>>>>>
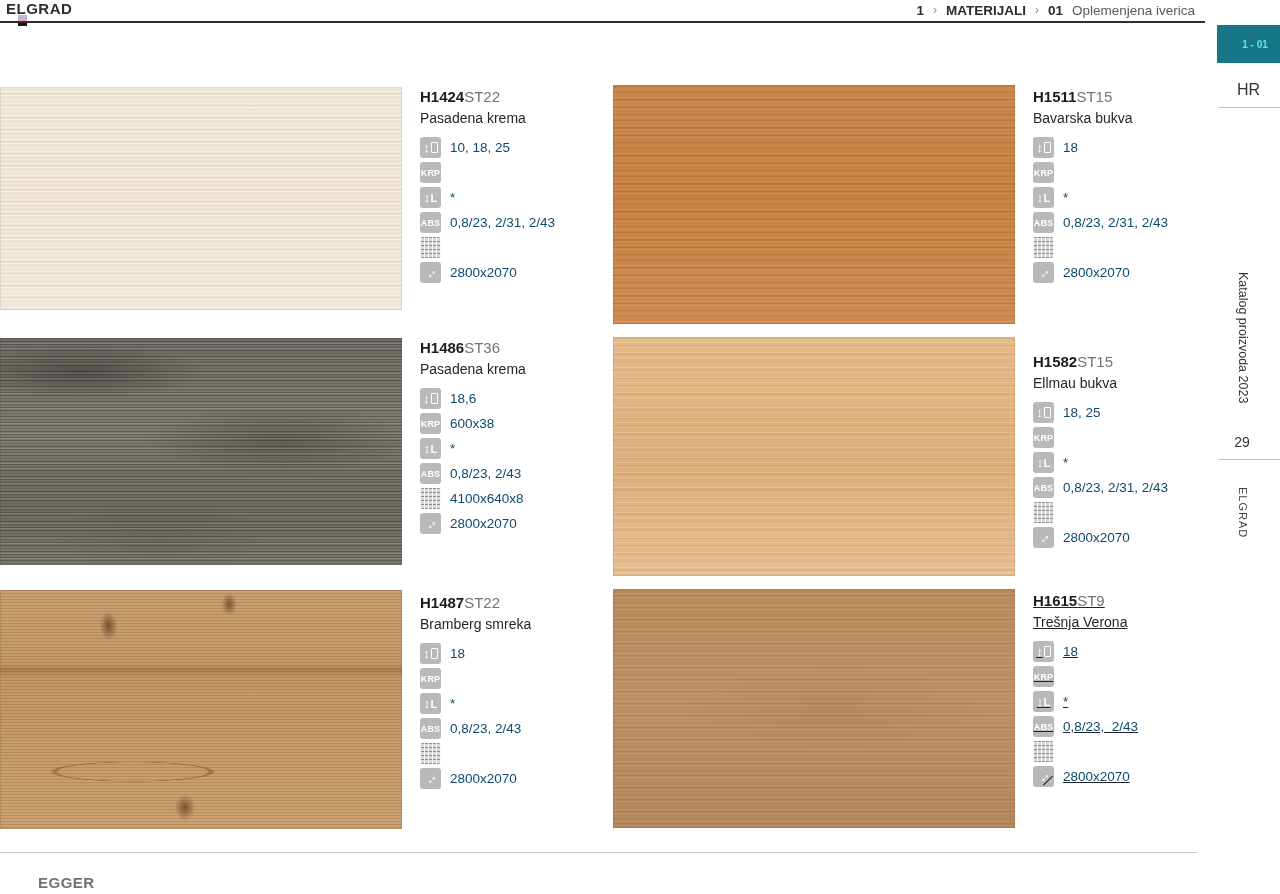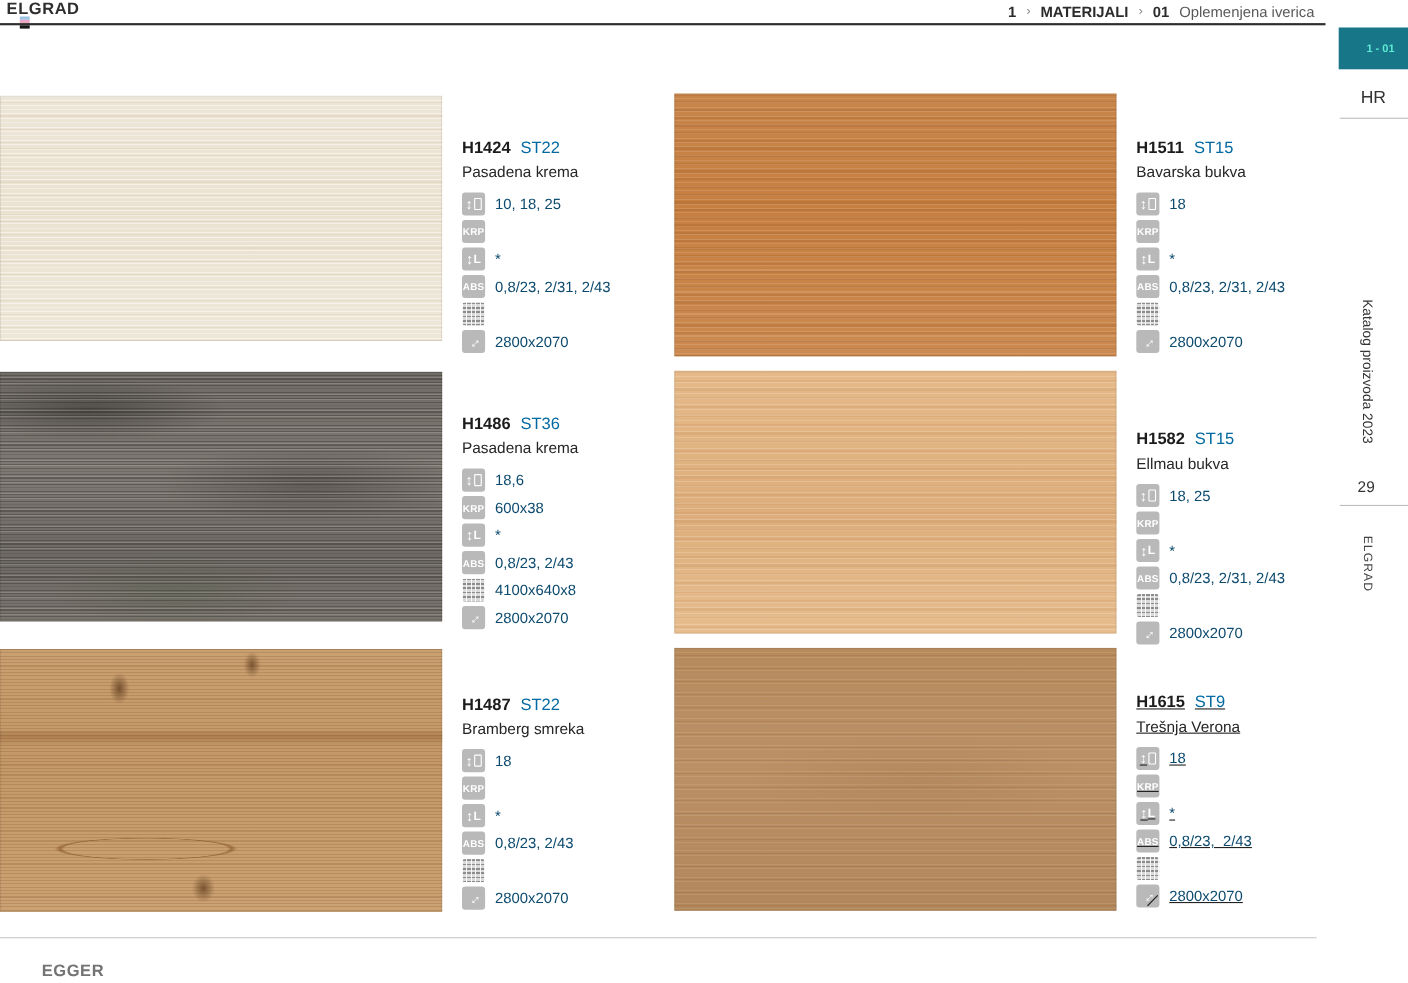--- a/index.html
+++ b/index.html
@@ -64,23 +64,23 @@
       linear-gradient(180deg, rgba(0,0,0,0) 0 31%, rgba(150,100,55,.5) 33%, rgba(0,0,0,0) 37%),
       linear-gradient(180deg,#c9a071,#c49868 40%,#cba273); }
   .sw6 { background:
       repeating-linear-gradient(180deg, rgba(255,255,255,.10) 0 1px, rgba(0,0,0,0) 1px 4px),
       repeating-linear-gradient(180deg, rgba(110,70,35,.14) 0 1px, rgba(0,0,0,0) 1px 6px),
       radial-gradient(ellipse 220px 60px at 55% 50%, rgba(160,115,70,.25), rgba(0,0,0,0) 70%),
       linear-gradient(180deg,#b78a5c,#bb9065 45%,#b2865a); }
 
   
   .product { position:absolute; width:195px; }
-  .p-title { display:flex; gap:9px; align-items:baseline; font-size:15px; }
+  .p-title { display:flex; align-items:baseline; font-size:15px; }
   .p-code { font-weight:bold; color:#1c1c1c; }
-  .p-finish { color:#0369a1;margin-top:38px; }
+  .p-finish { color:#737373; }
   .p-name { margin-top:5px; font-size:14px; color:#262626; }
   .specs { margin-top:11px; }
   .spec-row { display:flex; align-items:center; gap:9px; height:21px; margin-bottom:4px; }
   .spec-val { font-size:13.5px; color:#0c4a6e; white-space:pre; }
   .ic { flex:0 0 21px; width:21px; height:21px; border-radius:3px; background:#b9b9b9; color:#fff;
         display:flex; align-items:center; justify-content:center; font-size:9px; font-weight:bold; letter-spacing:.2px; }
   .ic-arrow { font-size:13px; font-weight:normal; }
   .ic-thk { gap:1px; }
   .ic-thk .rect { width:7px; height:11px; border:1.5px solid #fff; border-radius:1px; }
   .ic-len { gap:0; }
<<<<<
WHAT IS BEING ASKED: Check the entries above for the word "color" and copy every line where it turns up.

SOLUTION:
   .p-code { font-weight:bold; color:#1c1c1c; }
-  .p-finish { color:#0369a1;margin-top:38px; }
+  .p-finish { color:#737373; }
   .p-name { margin-top:5px; font-size:14px; color:#262626; }
   .spec-val { font-size:13.5px; color:#0c4a6e; white-space:pre; }
   .ic { flex:0 0 21px; width:21px; height:21px; border-radius:3px; background:#b9b9b9; color:#fff;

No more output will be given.